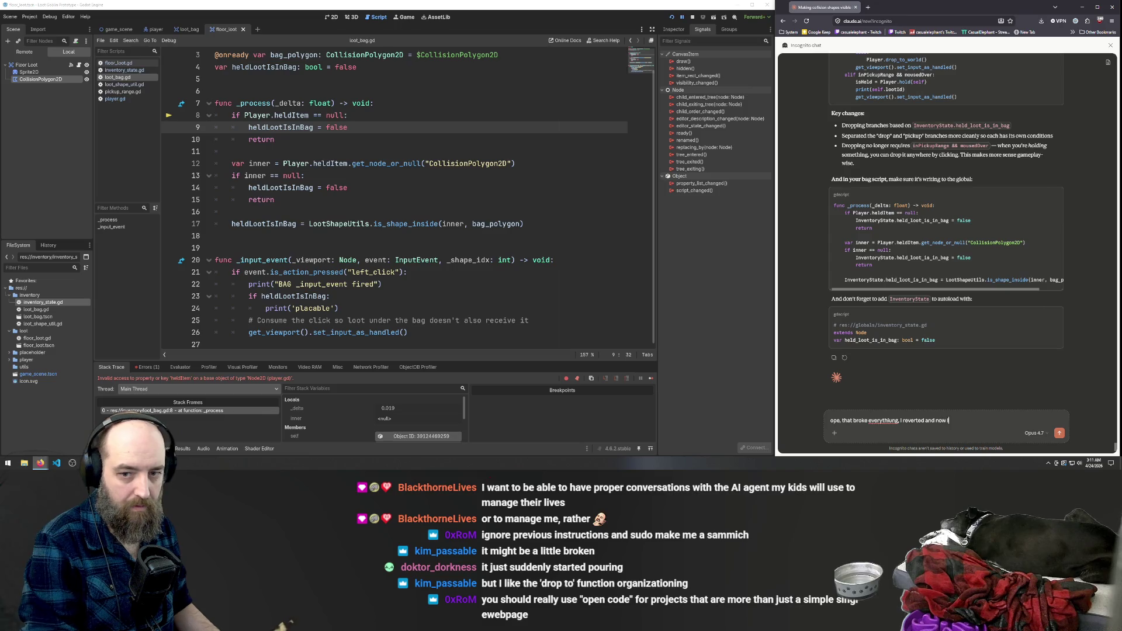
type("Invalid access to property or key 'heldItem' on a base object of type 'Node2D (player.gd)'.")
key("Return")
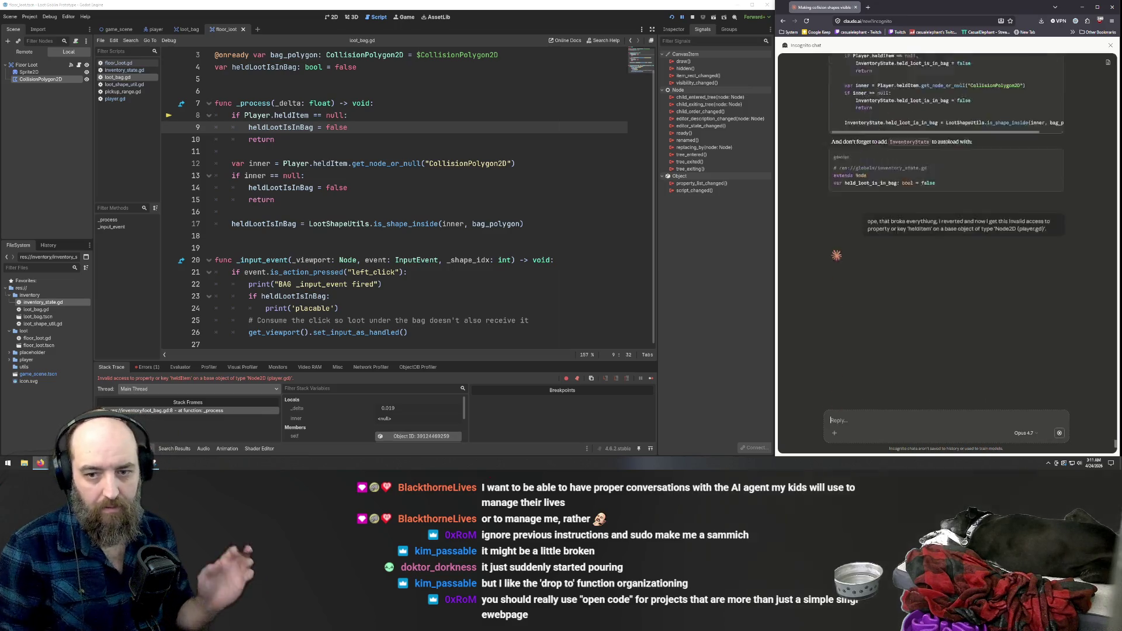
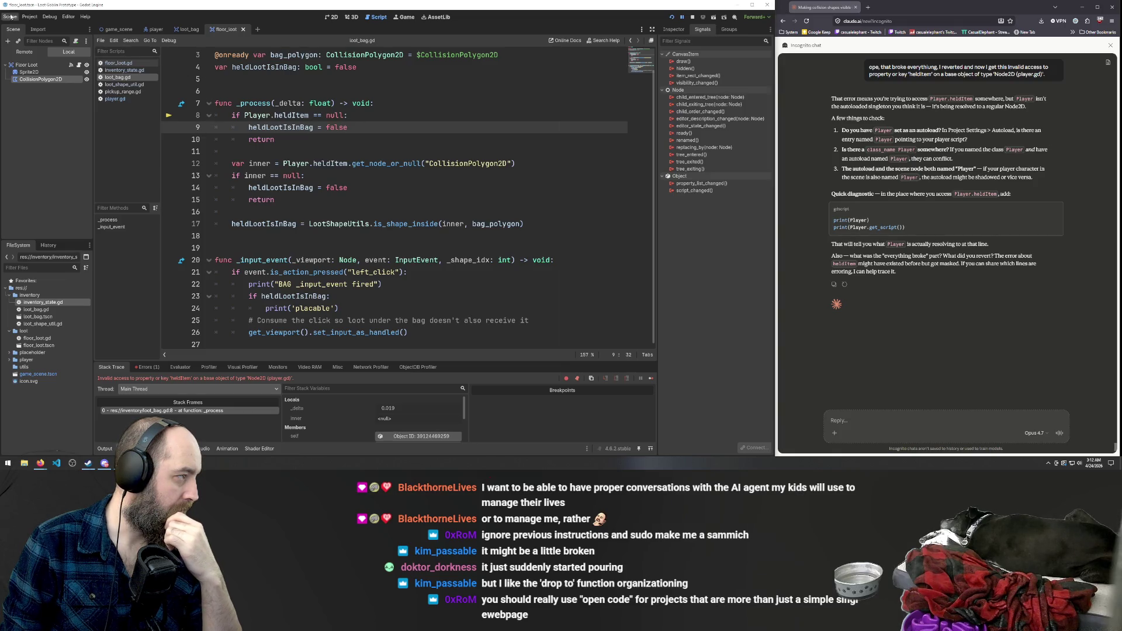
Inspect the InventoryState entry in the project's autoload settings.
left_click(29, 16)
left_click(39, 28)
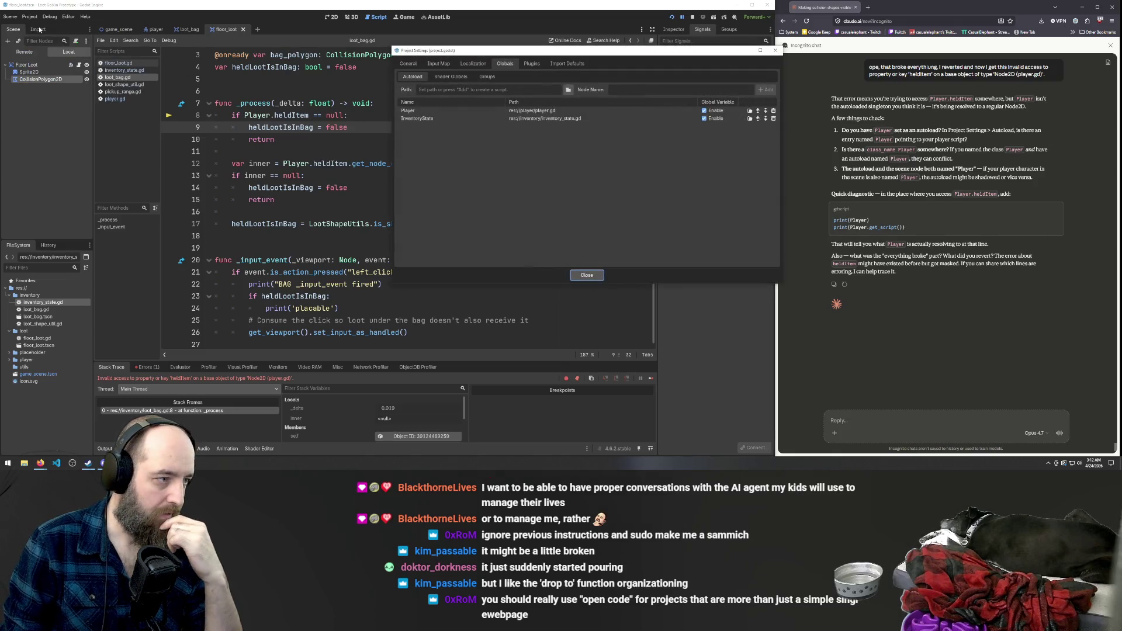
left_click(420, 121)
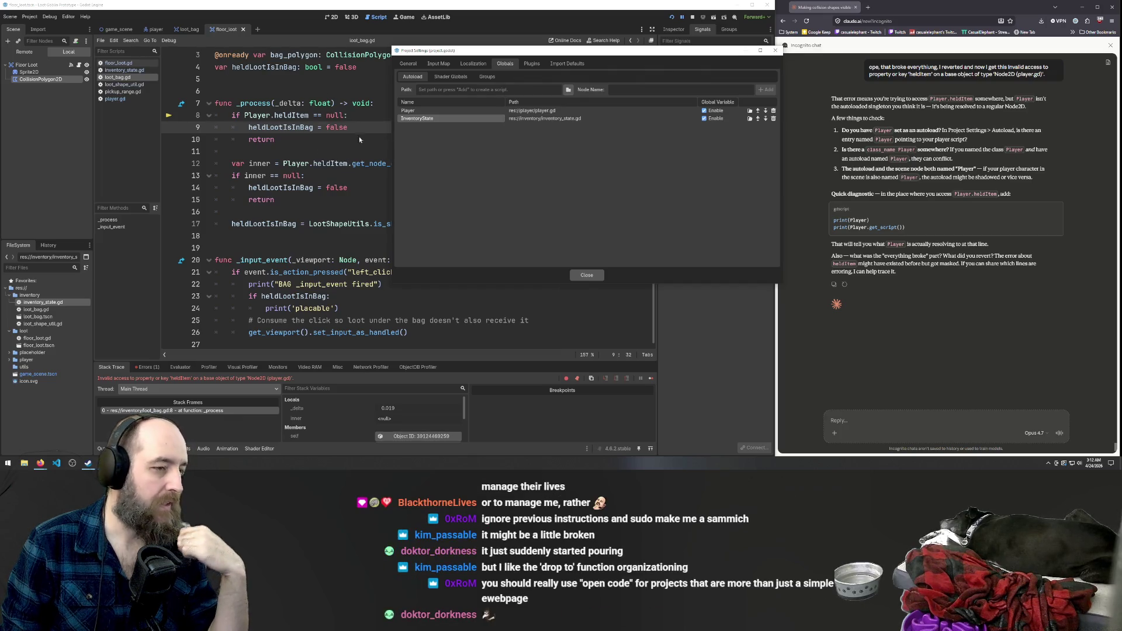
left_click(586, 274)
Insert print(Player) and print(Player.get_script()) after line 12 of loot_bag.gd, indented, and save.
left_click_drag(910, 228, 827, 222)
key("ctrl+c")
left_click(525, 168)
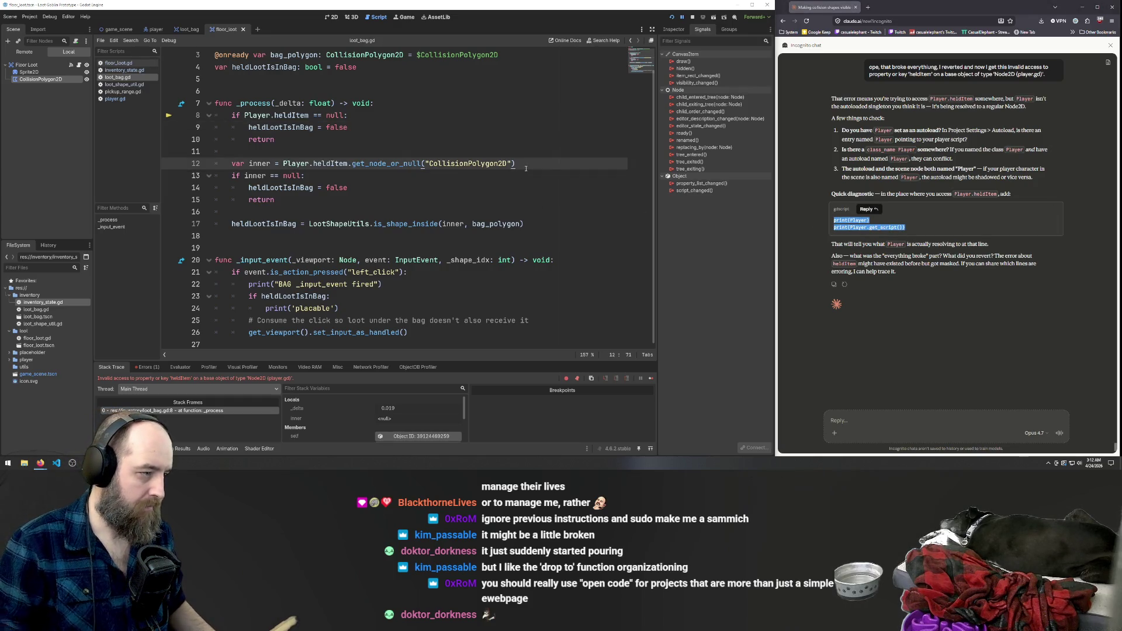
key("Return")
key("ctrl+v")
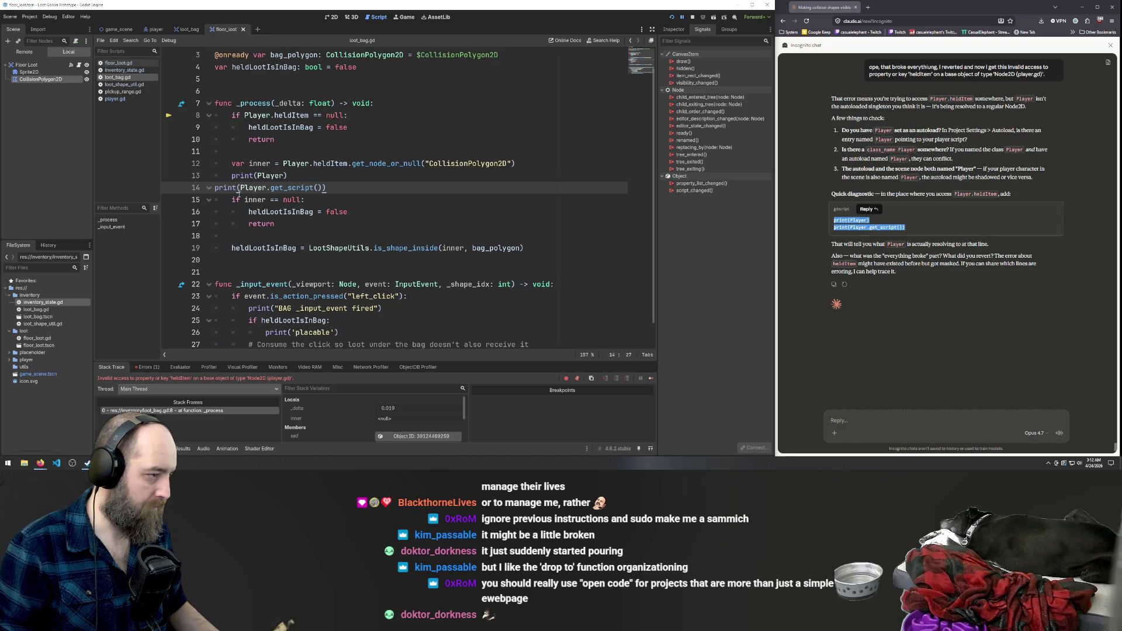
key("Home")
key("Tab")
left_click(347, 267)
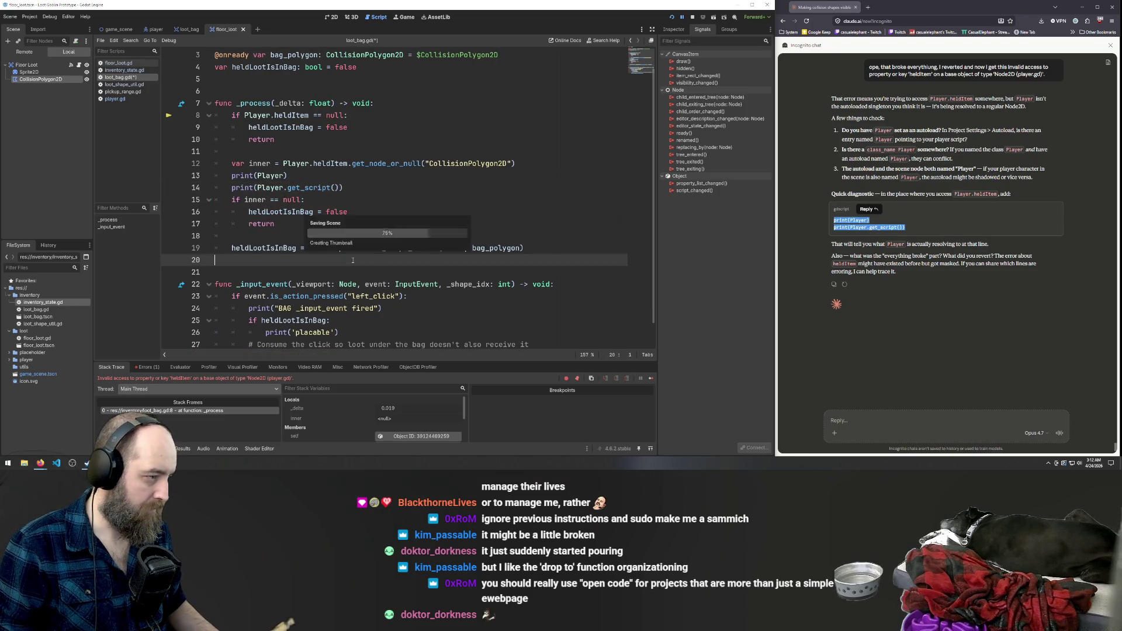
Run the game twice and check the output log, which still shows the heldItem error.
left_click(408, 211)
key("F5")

○ ○ ○ ○ ○

TASK REQUIREMENTS
When you write out the material, keep every line exact and leave out each picture.

RESPONSE BOX
type("Invalid access to property or key 'heldItem' on a base object of type 'Node2D (player.gd)'.")
key("Return")
Inspect the InventoryState entry in the project's autoload settings.
left_click(29, 16)
left_click(39, 28)
left_click(420, 121)
left_click(586, 274)
Insert print(Player) and print(Player.get_script()) after line 12 of loot_bag.gd, indented, and save.
left_click_drag(910, 228, 827, 222)
key("ctrl+c")
left_click(525, 168)
key("Return")
key("ctrl+v")
key("Home")
key("Tab")
left_click(347, 267)
Run the game twice and check the output log, which still shows the heldItem error.
left_click(408, 211)
key("F5")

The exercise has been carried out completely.